The material presented
here is not Al-Anon Conference Approved Literature. It is a method
to exchange
information, ideas, feelings, problems and solutions on a personal
level.
I tried something different today when I came to the board. Instead of posting first and reading your wonderful shares second… I decided to listen to y’all first and then see how that felt. What occurs to me is that I need to remember that multiple perspectives and encouragement are another way of allowing Love in. I have this fear of looking like a whiner, so when I do decide I need to talk about something it is like this raging waterfall crashing through the room. I hold everything in so close and then I get completely overwhelmed.
I want to establish friendships with people in my life who have their own agendas. We are all blessed to be on our own journey. I find myself frustrated when I react, out of fear, with anger. That is something I used to do, what was modeled for me as a young girl. Right now I am scared that my family won’t find a healthy solution. I feel like I am the one who has to do it all, and I can’t, it isn’t my place to control how things work out in my home. I need to be stronger and softer in my thoughts, actions, and intentions in order to maintain my own serenity. I struggle with when to take a stand, often lately it is with people I love so dearly and inappropriate. Because I feel unsafe in other relationships I don’t risk saying what needs to be said. I use the excuse that I can’t find kind words to say what I mean, therefore why say anything that I am going to have to apologize for or feel like I need to justify later. So now I am asking myself… why not take those steps and learn something in the process? Fear can’t control what I won’t let it :o)
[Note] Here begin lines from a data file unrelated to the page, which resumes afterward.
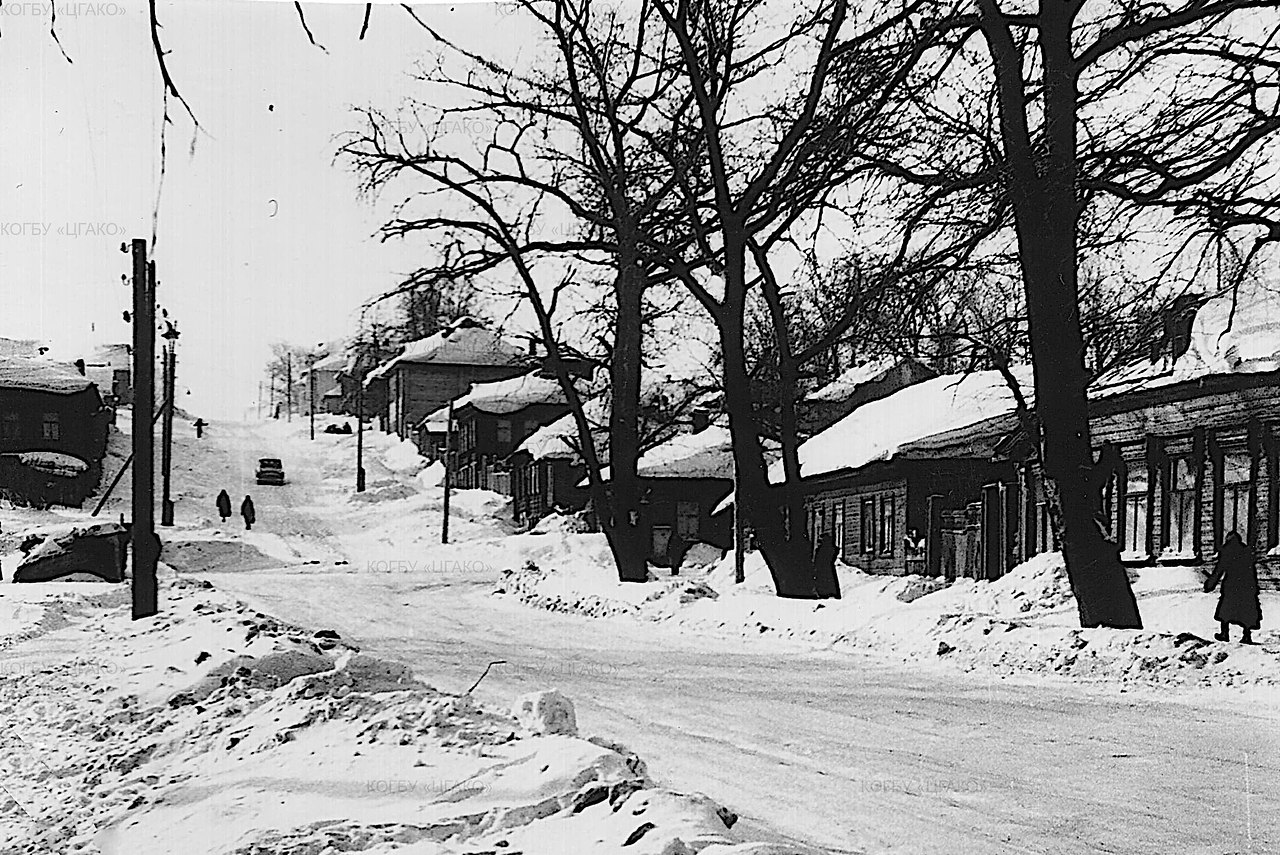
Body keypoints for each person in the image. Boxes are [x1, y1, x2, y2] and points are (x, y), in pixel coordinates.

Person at [1204, 531, 1262, 644]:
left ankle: (1224, 634)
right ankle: (1247, 635)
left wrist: (1209, 585)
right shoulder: (1246, 551)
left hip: (1231, 587)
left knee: (1226, 611)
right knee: (1246, 611)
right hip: (1246, 586)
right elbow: (1252, 571)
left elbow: (1219, 570)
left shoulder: (1227, 552)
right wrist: (1254, 587)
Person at [814, 531, 840, 599]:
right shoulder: (826, 549)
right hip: (825, 569)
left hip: (825, 568)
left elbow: (823, 559)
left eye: (820, 541)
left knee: (827, 581)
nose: (819, 543)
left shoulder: (826, 549)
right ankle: (825, 594)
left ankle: (827, 594)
I know that I have all of your love and support, any time I reach out it is there. If there is a place in your prayers for my sweet girls I would love that. Thank you all for touching my heart every day.
sparkette wrote: I know that I have all of your love and support, any time I reach out it is there. If there is a place in your prayers for my sweet girls I would love that.
Cyndee,
Not only is there room in my prayers for your girls, but for you as well. Consider it done.
Your loving and kind manner is always something I have appreciated, that and your sparkly personality.
I also hold it all in until I am bursting and am trying to work on that one. LOL, one day at a time. Wish I could just snap my fingers sometimes, but the journey is needed so I will really learn what I need to.
Guess I'll keep coming back
Yours in recovery,
Dolphin123
__________________
"Today's problems can not be solved if we still think the way we did when we created them" -Albert Einstein
Hi Spark , well for me the whole purpose of recovery is to allow myself to be myself. To risk having a different opinion than others , it is no longer important for me to be accepted by others I try to be respectful and allow people to be who they need to be. and that is all i want from others .
To be different is risky people may not like my opinions - Oh well !!!! today it's okay if I am wrong I have learned to say so and let it go. this little blurb helped me alot u may like it .
BEYOND SERENITY
Serenity is for healing and calmness.
The pain stops and the dizziness of mind relaxes.
Then the growth begins.
The inner me for yrears frozen-warped and immature, begins to flourish.
The person I could have been-should have been begins to be.
My courage returns to risk, to love, to try things,
I have never dared before-knowing perfection is no longer required.
And a certain wisdom begins,because with in the quietness of my soul.
I am able to hear the words I need to know.
My inner resources today are great.
I have opened the door my HIGHER POWER HAS PROVIDED.